__Challenge A__:
Answer these questions using the passage on item cluster guidelines:
(i) What estimate of testing time per item cluster is assumed for summative assessment purposes?
(ii) PEs from which domain should always be bundled with PEs from one of the science disciplines?
(iii) Which two PEs are given as an example of PEs that might be combined in a single item cluster?
__Challenge B__: Extend the passage on item cluster guidelines by writing what comes next after its final sentence.

__Excerpted text__:
If an evidence statement appears to align to a single SEP or CCC dimension, it is
recommended that the evidence statement be grouped with the DCI in order to prevent
an item writer from developing an item to a single dimension in isolation (e.g., attempting
to assess a science practice in isolation without tying the item to the context and/or the
DCI).
At least one item should be aligned to all three dimensions (as shown in Figure A-2), as
this is the overall vision of the NGSS.
SAIC Item Specifications Guidelines 31
Each item is inextricably linked to the stimulus and to the other items within the item
cluster. This means that student exposure to the stimulus is considered essential in
order for the student to respond correctly to any individual item, and that the cluster of
items must be constructed in such a way that individual performance on each item is
adversely affected if an item is responded to without the context of the other items in the
cluster. (See the following “Item Cluster Stimuli” subsection for more information on
stimuli for item clusters.)
Testing time for each item cluster will be content dependent, but an estimate of
20 minutes of testing time per item cluster is assumed for summative assessment
purposes. This estimate will be further refined as prototypes are completed.
Each item cluster will have items tied to evidence statement selections for one or more
PEs. These evidence statement selections are the fundamental component of item
alignment with scientific content. Item clusters aligned to more than one PE could be
from the same domain (i.e., Physical Sciences, Life Sciences, Earth and Space
Sciences), but could also be from related, but different, content areas (e.g.,
photosynthesis and chemical reactions). PEs can also be from different domains. PEs
from the domain of Engineering, Technology, and Applications of Science should always
be bundled with PEs from one of the science disciplines.
The rationale for correlating the parts of a PE evidence statement with two or more of
the PE’s dimensions is that such a correlation provides a building block for item
construction when the PE is bundled with one or more other PEs in an item cluster.
Looking at the entirety of the dimensions and evidence statements for two or more PEs
in an item cluster can be somewhat overwhelming in terms of the amount of information
provided in relation to assessment goals. By structuring the PE and evidence statement
components into natural dimensional/evidence-statement relationships that might form
the basis of an item in an item cluster, the item cluster developer can better perceive
how all of these PE elements fit together and how they might be used, along with the
multidimensional alignment groupings for other PEs in an item cluster, to form a
balanced, conceptually cohesive item cluster.
While it may be possible to develop items within a single cluster that are collectively
sufficient to assess the entirety of the evidence statement for a single PE, this is not
preferable and will not be possible in many, if not most, cases. For item clusters
inclusive of more than one PE, it is not expected that a single item cluster will be able to
fully assess the complete set of evidence statements for each PE, and thus, PEs may
appear in other clusters in the assessment. For example, PEs HS-PS1-3 and HS-ESS2-
5 might be combined in a single item cluster. The evidence statements for these two
PEs are shown in Table A-1 and Table A-2, respectively.

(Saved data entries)
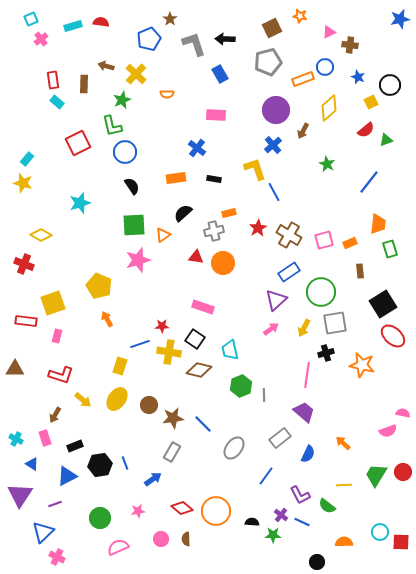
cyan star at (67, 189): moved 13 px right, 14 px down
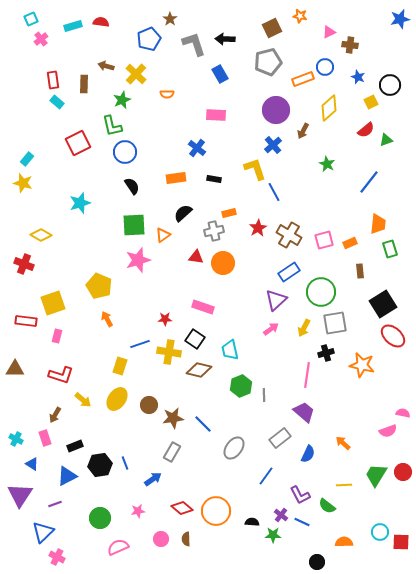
red star at (162, 326): moved 3 px right, 7 px up
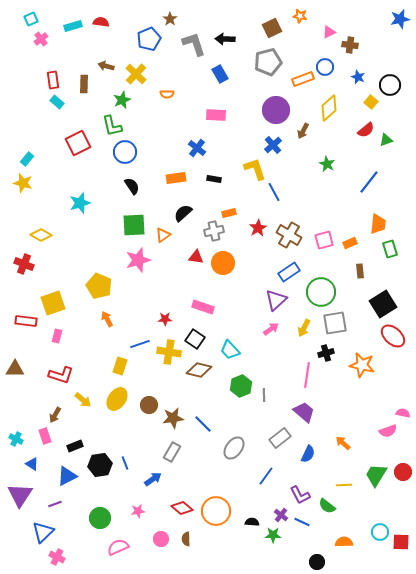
yellow square at (371, 102): rotated 24 degrees counterclockwise
cyan trapezoid at (230, 350): rotated 30 degrees counterclockwise
pink rectangle at (45, 438): moved 2 px up
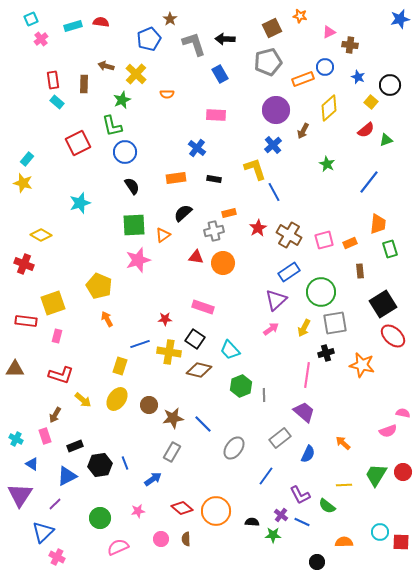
purple line at (55, 504): rotated 24 degrees counterclockwise
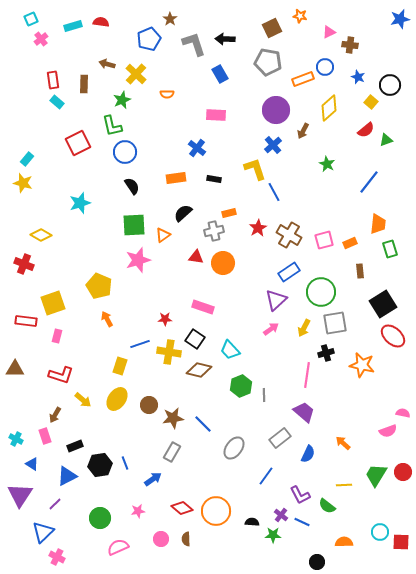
gray pentagon at (268, 62): rotated 24 degrees clockwise
brown arrow at (106, 66): moved 1 px right, 2 px up
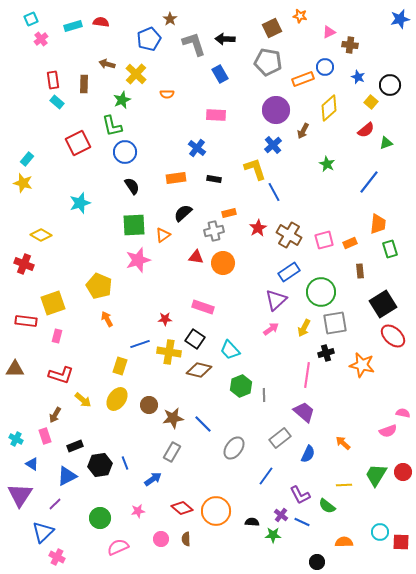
green triangle at (386, 140): moved 3 px down
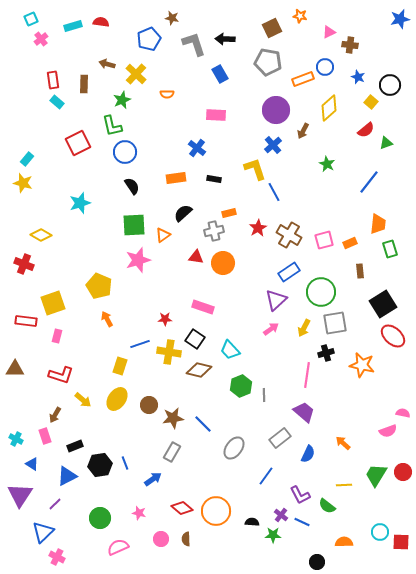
brown star at (170, 19): moved 2 px right, 1 px up; rotated 24 degrees counterclockwise
pink star at (138, 511): moved 1 px right, 2 px down; rotated 24 degrees clockwise
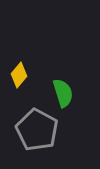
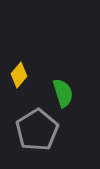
gray pentagon: rotated 12 degrees clockwise
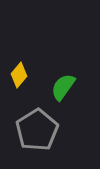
green semicircle: moved 6 px up; rotated 128 degrees counterclockwise
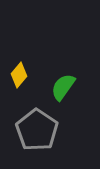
gray pentagon: rotated 6 degrees counterclockwise
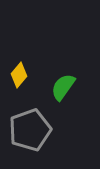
gray pentagon: moved 7 px left; rotated 18 degrees clockwise
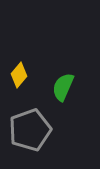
green semicircle: rotated 12 degrees counterclockwise
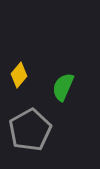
gray pentagon: rotated 9 degrees counterclockwise
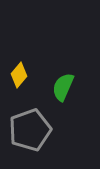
gray pentagon: rotated 9 degrees clockwise
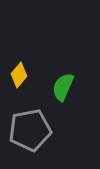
gray pentagon: rotated 9 degrees clockwise
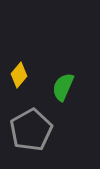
gray pentagon: moved 1 px right; rotated 18 degrees counterclockwise
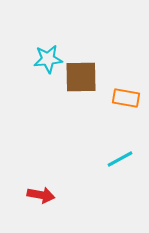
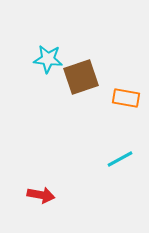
cyan star: rotated 12 degrees clockwise
brown square: rotated 18 degrees counterclockwise
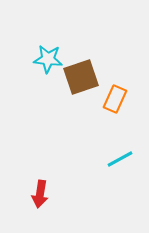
orange rectangle: moved 11 px left, 1 px down; rotated 76 degrees counterclockwise
red arrow: moved 1 px left, 1 px up; rotated 88 degrees clockwise
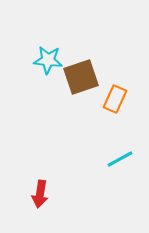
cyan star: moved 1 px down
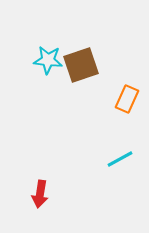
brown square: moved 12 px up
orange rectangle: moved 12 px right
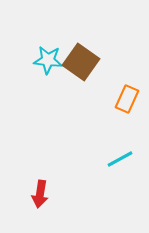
brown square: moved 3 px up; rotated 36 degrees counterclockwise
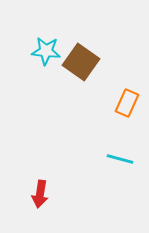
cyan star: moved 2 px left, 9 px up
orange rectangle: moved 4 px down
cyan line: rotated 44 degrees clockwise
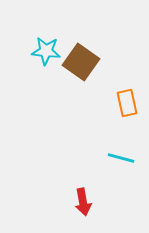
orange rectangle: rotated 36 degrees counterclockwise
cyan line: moved 1 px right, 1 px up
red arrow: moved 43 px right, 8 px down; rotated 20 degrees counterclockwise
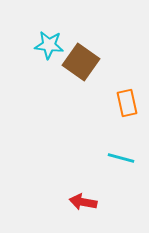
cyan star: moved 3 px right, 6 px up
red arrow: rotated 112 degrees clockwise
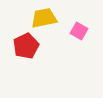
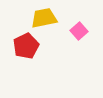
pink square: rotated 18 degrees clockwise
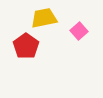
red pentagon: rotated 10 degrees counterclockwise
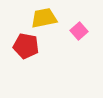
red pentagon: rotated 25 degrees counterclockwise
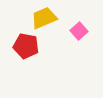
yellow trapezoid: rotated 12 degrees counterclockwise
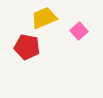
red pentagon: moved 1 px right, 1 px down
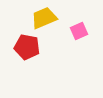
pink square: rotated 18 degrees clockwise
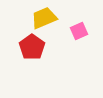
red pentagon: moved 5 px right; rotated 25 degrees clockwise
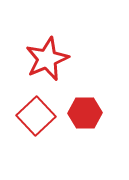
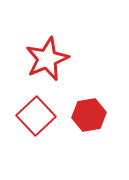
red hexagon: moved 4 px right, 2 px down; rotated 8 degrees counterclockwise
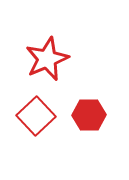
red hexagon: rotated 8 degrees clockwise
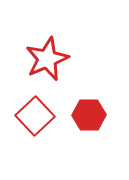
red square: moved 1 px left
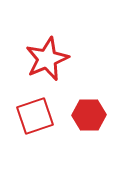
red square: rotated 24 degrees clockwise
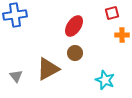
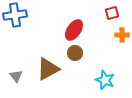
red ellipse: moved 4 px down
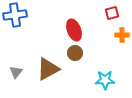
red ellipse: rotated 55 degrees counterclockwise
gray triangle: moved 4 px up; rotated 16 degrees clockwise
cyan star: rotated 24 degrees counterclockwise
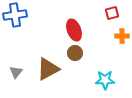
orange cross: moved 1 px down
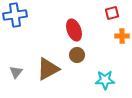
brown circle: moved 2 px right, 2 px down
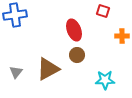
red square: moved 9 px left, 2 px up; rotated 32 degrees clockwise
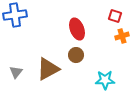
red square: moved 12 px right, 5 px down
red ellipse: moved 3 px right, 1 px up
orange cross: rotated 16 degrees counterclockwise
brown circle: moved 1 px left
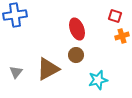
cyan star: moved 7 px left; rotated 12 degrees counterclockwise
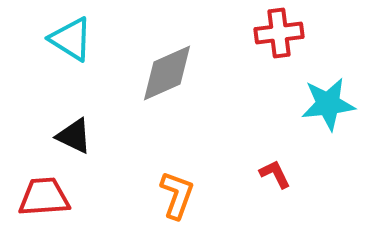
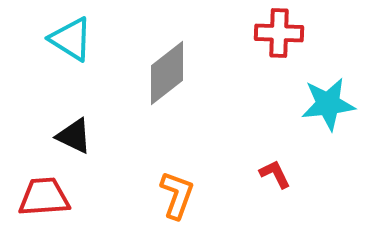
red cross: rotated 9 degrees clockwise
gray diamond: rotated 14 degrees counterclockwise
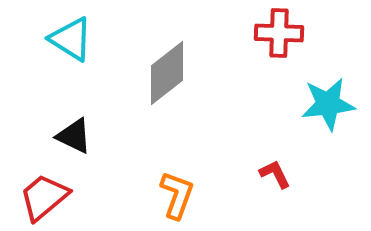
red trapezoid: rotated 36 degrees counterclockwise
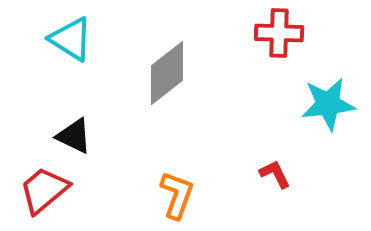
red trapezoid: moved 7 px up
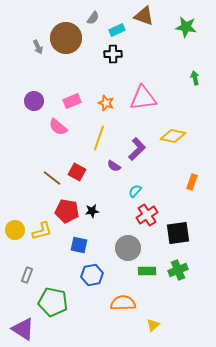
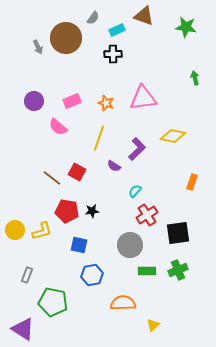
gray circle: moved 2 px right, 3 px up
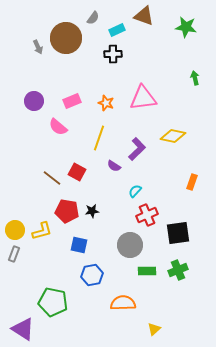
red cross: rotated 10 degrees clockwise
gray rectangle: moved 13 px left, 21 px up
yellow triangle: moved 1 px right, 4 px down
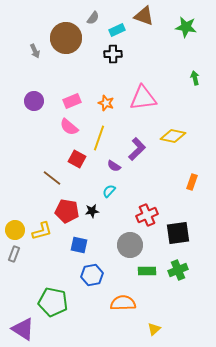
gray arrow: moved 3 px left, 4 px down
pink semicircle: moved 11 px right
red square: moved 13 px up
cyan semicircle: moved 26 px left
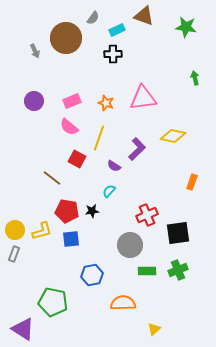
blue square: moved 8 px left, 6 px up; rotated 18 degrees counterclockwise
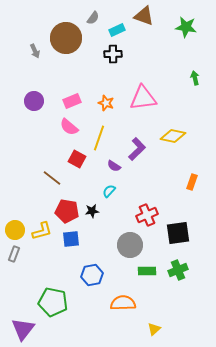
purple triangle: rotated 35 degrees clockwise
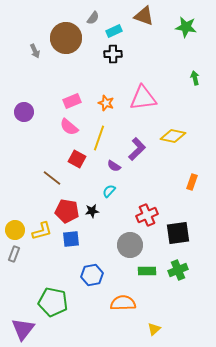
cyan rectangle: moved 3 px left, 1 px down
purple circle: moved 10 px left, 11 px down
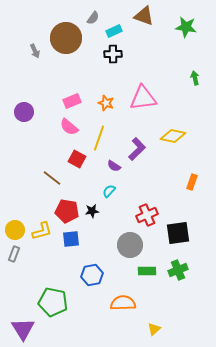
purple triangle: rotated 10 degrees counterclockwise
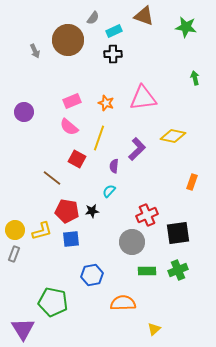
brown circle: moved 2 px right, 2 px down
purple semicircle: rotated 64 degrees clockwise
gray circle: moved 2 px right, 3 px up
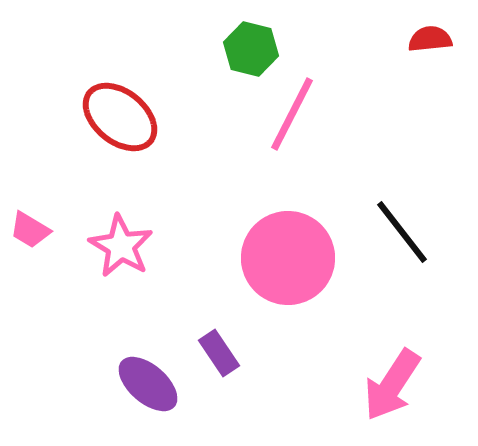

__Answer A__:
(i) 20 minutes per item cluster.
(ii) Engineering, Technology, and Applications of Science.
(iii) HS-PS1-3 and HS-ESS2-5.

__Answer B__:
SAIC Item Specifications Guidelines 32
Table A-1. Evidence statements for HS-PS1-3
Observable features of the student performance by the end of the course: 1 Identifying the phenomenon to be investigated
a Students describe the phenomenon under investigation, which includes the following idea: the relationship between the measurable properties (e.g., melting point, boiling point, vapor pressure, surface tension) of a substance and the strength of the electrical forces between the particles of the substance.
2 Identifying the evidence to answer this question
a Students develop an investigation plan and describe the data that will be collected and the evidence to be derived from the data, including bulk properties of a substance (e.g., melting point and boiling point, volatility, surface tension) that would allow inferences to be made about the strength of electrical forces between particles.
b Students describe why the data about bulk properties would provide information about strength of the electrical forces between the particles of the chosen substances, including the following descriptions:
i. i. The spacing of the particles of the chosen substances can change as a result of the experimental procedure even if the identity of the particles does not change (e.g., when water is boiled the molecules are still present but further apart).
ii. ii. Thermal (kinetic) energy has an effect on the ability of the electrical attraction between particles to keep the particles close together. Thus, as more energy is added to the system, the forces of attraction between the particles can no longer keep the particles close together.
iii. iii. The patterns of interactions between particles at the molecular scale are reflected in the patterns of behavior at the macroscopic scale.
iv. iv. Together, patterns observed at multiple scales can provide evidence of the causal relationships between the strength of the electrical forces between particles and the structure of substances at the bulk scale.
3 Planning for the investigation
a In the investigation plan, students include:
i. i. A rationale for the choice of substances to compare and a description of the composition of those substances at the atomic molecular scale.
ii. ii. A description of how the data will be collected, the number of trials, and the experimental set up and equipment required.
b Students describe how the data will be collected, the number of trials, the experimental set up, and the equipment required.
4 Collecting the data
a Students collect and record data — quantitative and/or qualitative — on the bulk properties of substances.
5 Refining the design
a Students evaluate their investigation, including evaluation of:
i. i. Assessing the accuracy and precision of the data collected, as well as the limitations of the investigation; and
ii. ii. The ability of the data to provide the evidence required.
b If necessary, students refine the plan to produce more accurate, precise, and useful data.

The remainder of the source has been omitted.